━━ PROVIDED PASSAGE ━━
Expertness would thus appear to require relevant knowledge in an appropriate domain, but an aptitude to distance oneself from the uncertainties of cutting-edge research. This accords with the ‘certainty trough’ phenomenon, whereby those slightly removed from the site of knowledge production have the lowest perceived uncertainty as to related knowledge claims (MacKenzie 1990). Although those within the ‘core set’ (Collins 1985) of specialist practitioners are best placed to make complex judgements, those slightly removed are more able to speak with certainty unclouded by the fine details. They may not have the type of expertise necessary to carry out cutting edge research, but they are sufficiently conversant with the field to pass as experts. In the terminology of Collins and Evans (2007: 14), they possess ‘interactional expertise’, if not ‘contributory expertise’.

To sum up, in this view of expertness, expertise per se is not the only requirement. Policy-makers may seek out specialists, but the ability to provide clear solutions to problems, decisiveness, fluency with technical language, and apparent impartiality are qualities that are also important. From the policy-maker’s perspective, the approach to choosing (and using) experts will also be shaped by their political aims. When it is expedient to be seen to be doing something, but undesirable to reach a definite conclusion, then assembling an expert committee with the leading specialists in a range of disciplines may well have the desired effect of leading to prolonged discussion and recommendations mainly focussed on the need for more research! Where urgent and definitive outcomes are required, the aforementioned qualities may be more desirable in potential experts.

However, while this view of expertness as being an ‘ascribed quality’ captures many key features of the relationship between experts and policy-makers, it depicts potential experts as passive recipients of expert status. Turning to the specific context of the role of experts following the Grenfell Tower fire, it is clear that the formation of several expert panels, by a number of organisations as well as government, shows that claims to expert status play an important role in a broader social context, and that the performance of expertness is an active process.

Indeed, most of the expert panels established following Grenfell do not owe their claims to expert status to their direct relationship with government. Instead the proliferation of experts demonstrates more complex organisational motivations, in which the performance of expertness serves a number of functions. The key question in this jockeying for claims of expertness lies in its significance for affecting actual policy outcomes. How do governments respond when presented with competing expert advice? To what extent is it necessary to have the highest level of expertise—what Collins and Evans (2007) call ‘contributory expertise’—in order to have impact as an ‘expert’? Or can other attributes of expertness, deployed skilfully, affect policy outcomes? In particular, could the ability to provide straightforward solutions to apparently complex challenges be crucial in conferring epistemic authority?
━━━
━━ DATA SUPPLIED ━━
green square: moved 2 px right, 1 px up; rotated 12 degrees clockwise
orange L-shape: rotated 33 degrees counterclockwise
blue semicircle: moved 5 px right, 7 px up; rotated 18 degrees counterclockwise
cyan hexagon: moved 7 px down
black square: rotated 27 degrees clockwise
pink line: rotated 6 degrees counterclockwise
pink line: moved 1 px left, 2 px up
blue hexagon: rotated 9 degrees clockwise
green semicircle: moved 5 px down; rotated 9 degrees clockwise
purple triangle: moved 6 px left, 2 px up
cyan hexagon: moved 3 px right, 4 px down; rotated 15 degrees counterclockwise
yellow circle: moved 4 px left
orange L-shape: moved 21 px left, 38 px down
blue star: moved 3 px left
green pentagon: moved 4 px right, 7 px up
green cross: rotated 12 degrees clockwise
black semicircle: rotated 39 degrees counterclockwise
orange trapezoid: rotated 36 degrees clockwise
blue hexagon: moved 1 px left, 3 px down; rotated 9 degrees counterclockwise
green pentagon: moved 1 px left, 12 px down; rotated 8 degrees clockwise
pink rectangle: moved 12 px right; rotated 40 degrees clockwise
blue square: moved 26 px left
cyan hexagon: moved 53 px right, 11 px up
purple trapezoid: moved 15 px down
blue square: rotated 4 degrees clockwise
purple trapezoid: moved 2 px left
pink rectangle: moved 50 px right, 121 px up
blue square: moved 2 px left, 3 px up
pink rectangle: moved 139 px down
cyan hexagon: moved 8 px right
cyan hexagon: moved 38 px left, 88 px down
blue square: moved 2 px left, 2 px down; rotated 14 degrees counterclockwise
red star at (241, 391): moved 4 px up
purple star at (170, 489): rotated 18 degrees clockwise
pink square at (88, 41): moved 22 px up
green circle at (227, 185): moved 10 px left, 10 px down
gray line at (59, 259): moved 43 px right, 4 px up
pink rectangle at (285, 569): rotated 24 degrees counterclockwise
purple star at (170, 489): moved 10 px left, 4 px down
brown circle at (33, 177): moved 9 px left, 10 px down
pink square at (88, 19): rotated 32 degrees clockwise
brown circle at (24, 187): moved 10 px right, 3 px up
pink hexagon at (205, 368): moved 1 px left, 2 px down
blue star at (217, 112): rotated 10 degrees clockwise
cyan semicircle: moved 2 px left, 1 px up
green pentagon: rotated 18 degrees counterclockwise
━━━
### TASK INSTRUCTIONS
a – Please rewrite the passage on expertness, everything from "To sum up, in" down to "in potential experts.", with "expert committee" replaced by "advisory board".
b – In the passage on expertness, who has the lowest perceived uncertainty under the 'certainty trough' phenomenon?

### IN RESPONSE
a –
To sum up, in this view of expertness, expertise per se is not the only requirement. Policy-makers may seek out specialists, but the ability to provide clear solutions to problems, decisiveness, fluency with technical language, and apparent impartiality are qualities that are also important. From the policy-maker’s perspective, the approach to choosing (and using) experts will also be shaped by their political aims. When it is expedient to be seen to be doing something, but undesirable to reach a definite conclusion, then assembling an advisory board with the leading specialists in a range of disciplines may well have the desired effect of leading to prolonged discussion and recommendations mainly focussed on the need for more research! Where urgent and definitive outcomes are required, the aforementioned qualities may be more desirable in potential experts.

b – Those slightly removed from the site of knowledge production.